Queryable distribution interfaces (API)#

Many resources are accessed using interfaces that allow customization of the resource representation and content that are delivered to a user. These interfaces are referred to as an API or ‘Application Programming Interface’, which is a specification of how to interact with a machine agent. Such a specification typically requires a communication protocol, description of the functions offered, and description of the content of messages transmitted between a client and the agent offering the interface. The focus of CDIF discovery is on communication protocols that use the internet and Hypertext Transfer Protocol (HTTP), which is the technology that underlies the World Wide Web. In this case the communication protocol can simply be specified as HTTP (or HTTPS). Various other protocols exist and new ones will be invented, these are out of scope for this recommendation.

Messages from a client to a service provider include, for example, requests to invoke some operation, requests to get content, and messages requesting information or providing information as part of a workflow (e.g. authentication, job status, inputs to configure processes). Messages from the service provider to the client include, for example, information about the service capabilities, status responses to requests (success, error…, in progress), or requested content or process results. The content of these messages uses a specific serialisation scheme to transmit information electronically, a syntax to make the content usable for machines, and some information model for semantic interoperability between the service provider and client.

An API is defined by a specification (the instructions for how it works), implemented by some software, deployed on a server accessible to target clients, and accessed through an addressable endpoint using some communication protocol. The content offered using the API is not necessarily part of the API definition, but an API might be specific to a particular kind of content (e.g. photographs, digital maps, time-series data, tabular data, weather data, sound recordings).

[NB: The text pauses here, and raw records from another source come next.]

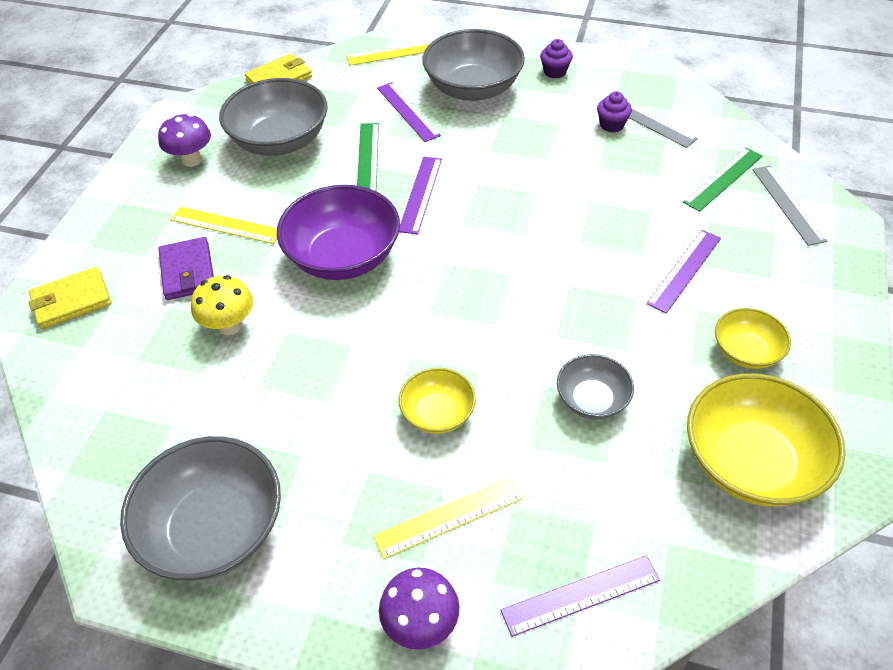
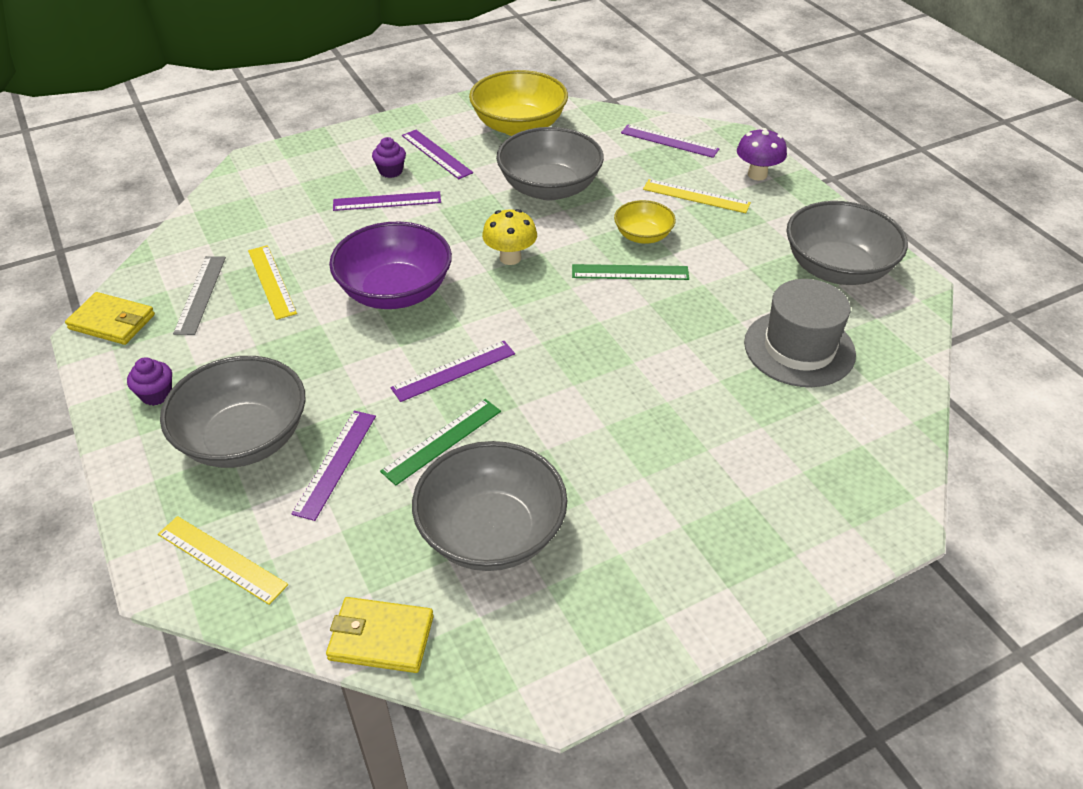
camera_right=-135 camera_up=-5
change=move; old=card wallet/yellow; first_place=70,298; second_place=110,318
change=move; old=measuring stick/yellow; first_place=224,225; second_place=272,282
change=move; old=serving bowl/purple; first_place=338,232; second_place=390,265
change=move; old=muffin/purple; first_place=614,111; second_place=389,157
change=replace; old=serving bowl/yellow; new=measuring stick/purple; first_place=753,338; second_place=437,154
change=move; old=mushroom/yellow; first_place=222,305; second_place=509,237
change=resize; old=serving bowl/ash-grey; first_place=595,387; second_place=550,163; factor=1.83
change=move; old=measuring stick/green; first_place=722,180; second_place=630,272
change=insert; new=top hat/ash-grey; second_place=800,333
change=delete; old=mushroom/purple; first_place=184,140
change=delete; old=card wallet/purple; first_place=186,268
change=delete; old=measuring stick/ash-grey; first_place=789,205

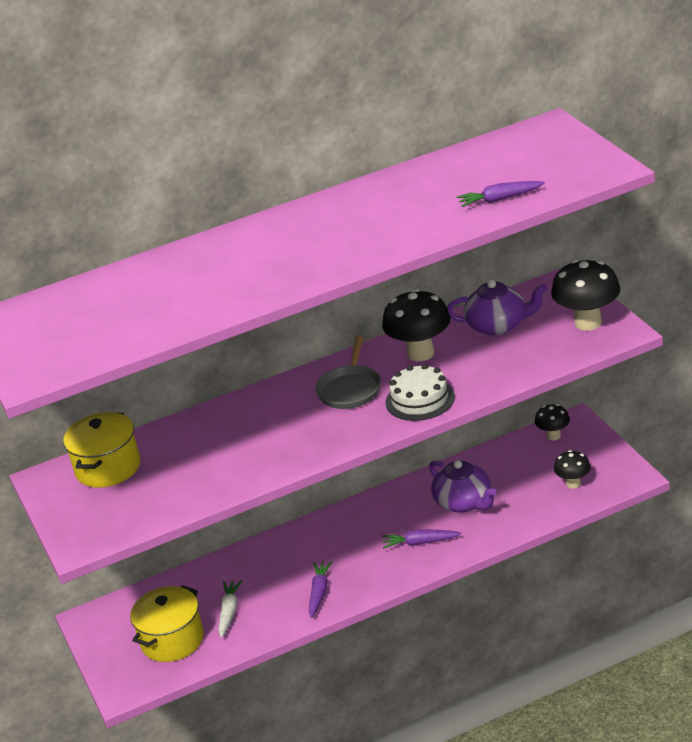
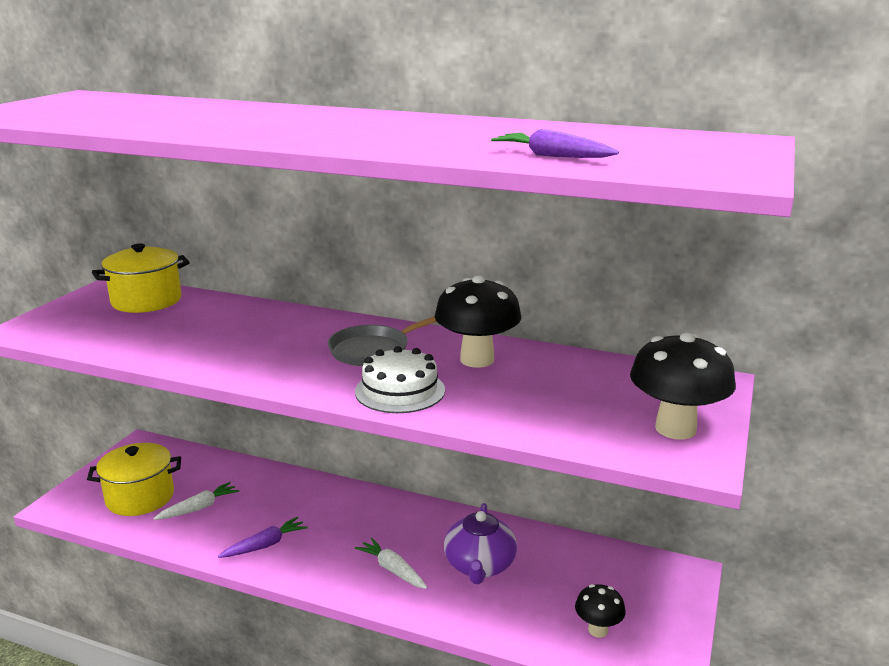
camera_right=40 camera_up=-10
change=recolor; old=carrot/purple; new=carrot/white; first_place=421,539; second_place=391,563
change=delete; old=china teapot/purple; first_place=497,308
change=delete; old=mushroom/ebony; first_place=552,422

In general the particular content offered is specific to a service endpoint.

Matching data and applications#

In order to link data and applications, metadata for the data and for the application software must have sufficient information about the distribution protocol and format to determine whether an application can work with an offered distribution. The pattern is similar to that used by desktop computers to match files with applications, but more granular categorization of the distribution encoding format and information model is necessary to match data to applications offering functionality specific to that data.

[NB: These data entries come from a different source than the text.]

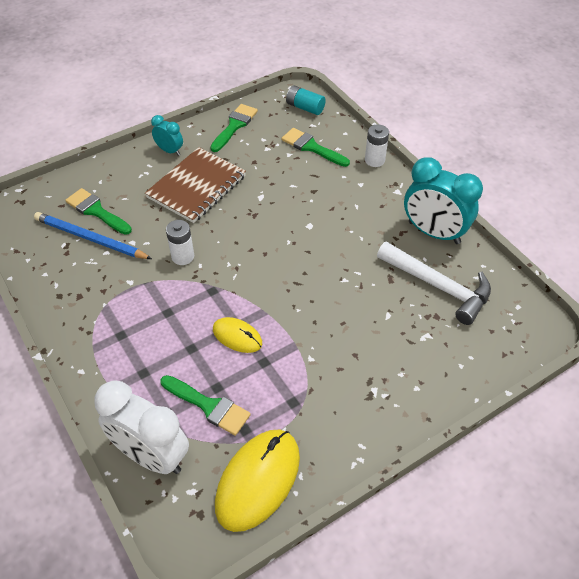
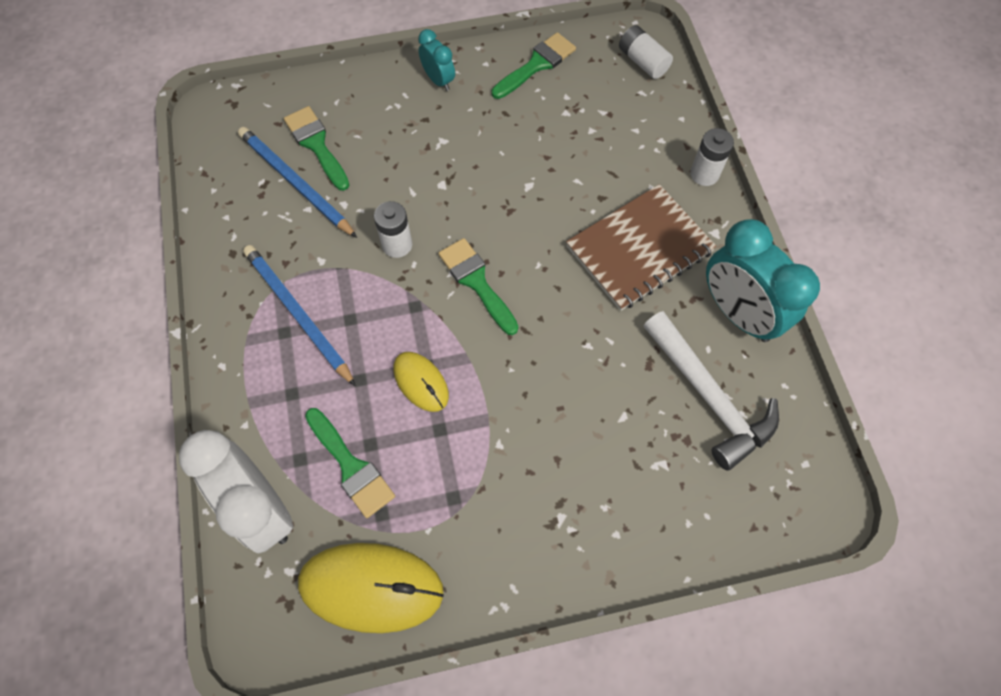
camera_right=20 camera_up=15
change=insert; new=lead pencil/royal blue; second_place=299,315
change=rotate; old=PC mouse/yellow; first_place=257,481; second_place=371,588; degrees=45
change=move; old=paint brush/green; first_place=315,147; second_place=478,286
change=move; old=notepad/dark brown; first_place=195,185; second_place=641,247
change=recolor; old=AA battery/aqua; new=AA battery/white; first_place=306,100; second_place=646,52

From the software (data user) side of the connection, several factors come into play. The software might execute on an operating system like Linux, Windows, iOS, or Android, referred to here as ‘standalone environment’, or an application might execute in an online environment mediated by a Web browser application, referred to here as a ‘browser environment’. In the standalone environment, an application has access to a local file system and various communication protocols and interfaces supported by the hosting operating system. We assume these include access to online resources using the internet. An internet-connected standalone application might implement a search function to find resources on the internet that work with the application.

In the browser environment, an application might run on a remote server and simply use the client browser as the user interface; at the other end of the spectrum, the server might download application code to the browser and the application runs in a browser container on the client side. In either case, the application execution would be started by an HTTP request to some Web location, and the HTTP protocol provides various mechanisms with the request that can be used to pass information specifying the target data for the application processing.

Search applications running in a Web browser will typically not be able to invoke an application to run outside of the browser’s ‘sandbox’ for security reasons. In such cases, search results can list applications that will work with a particular dataset, and provide links to Web pages for additional information about how to install the application (if the user does not already have it installed), but the user will have to start that application and access the discovered data manually.